§ WORK INSTRUCTION
Quote the part of the data that opens with the line containing "Privacy policy" and runs through the last line of the data, both ends included. Leave out the pictures.

GIVEN DATA Block Start

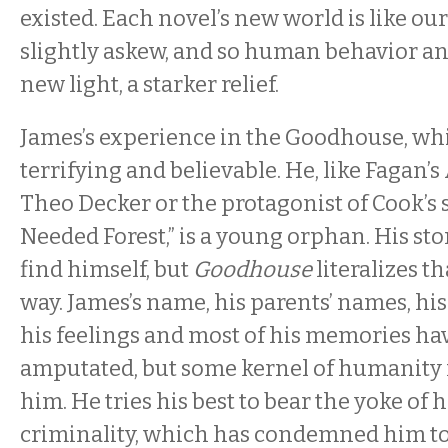
existed. Each novel’s new world is like our
slightly askew, and so human behavior and 
new light, a starker relief.
James’s experience in the Goodhouse, whi
terrifying and believable. He, like Fagan’s 
Theo Decker or the protagonist of Cook’s 
Needed Forest,” is a young orphan. His stor
find himself, but
Goodhouse
literalizes th
way. James’s name, his parents’ names, his 
his feelings and most of his memories hav
amputated, but some kernel of humanity
him. He tries his best to bear the yoke of 
criminality, which has condemned him to a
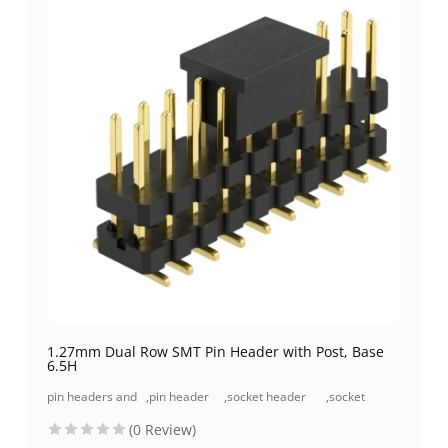
1.27mm Dual Row SMT Pin Header with Post, Base
6.5H
pin headers and
,
pin header
,
socket header
,
socket
socket headers
(pcb header)
(pcb receptacles)
header smt
(0 Review)
type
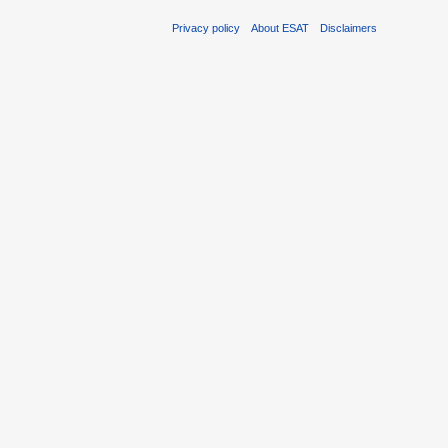
Privacy policy
About ESAT
Disclaimers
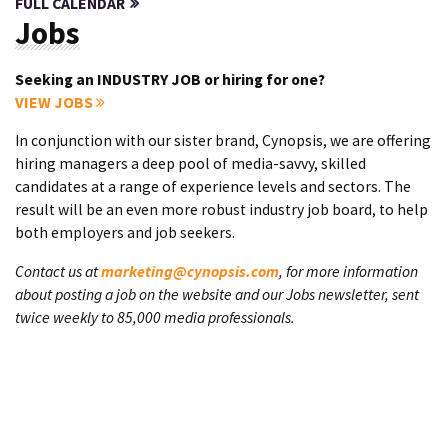
FULL CALENDAR
Jobs
Seeking an INDUSTRY JOB or hiring for one?
VIEW JOBS
In conjunction with our sister brand, Cynopsis, we are offering
hiring managers a deep pool of media-savvy, skilled
candidates at a range of experience levels and sectors. The
result will be an even more robust industry job board, to help
both employers and job seekers.
Contact us at
marketing@cynopsis.com
, for more information
about posting a job on the website and our Jobs newsletter, sent
twice weekly to 85,000 media professionals.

GIVEN DATA Block End

§ WRITTEN SOLUTION
Privacy policy
About ESAT
Disclaimers
FULL CALENDAR
Jobs
Seeking an INDUSTRY JOB or hiring for one?
VIEW JOBS
In conjunction with our sister brand, Cynopsis, we are offering
hiring managers a deep pool of media-savvy, skilled
candidates at a range of experience levels and sectors. The
result will be an even more robust industry job board, to help
both employers and job seekers.
Contact us at
marketing@cynopsis.com
, for more information
about posting a job on the website and our Jobs newsletter, sent
twice weekly to 85,000 media professionals.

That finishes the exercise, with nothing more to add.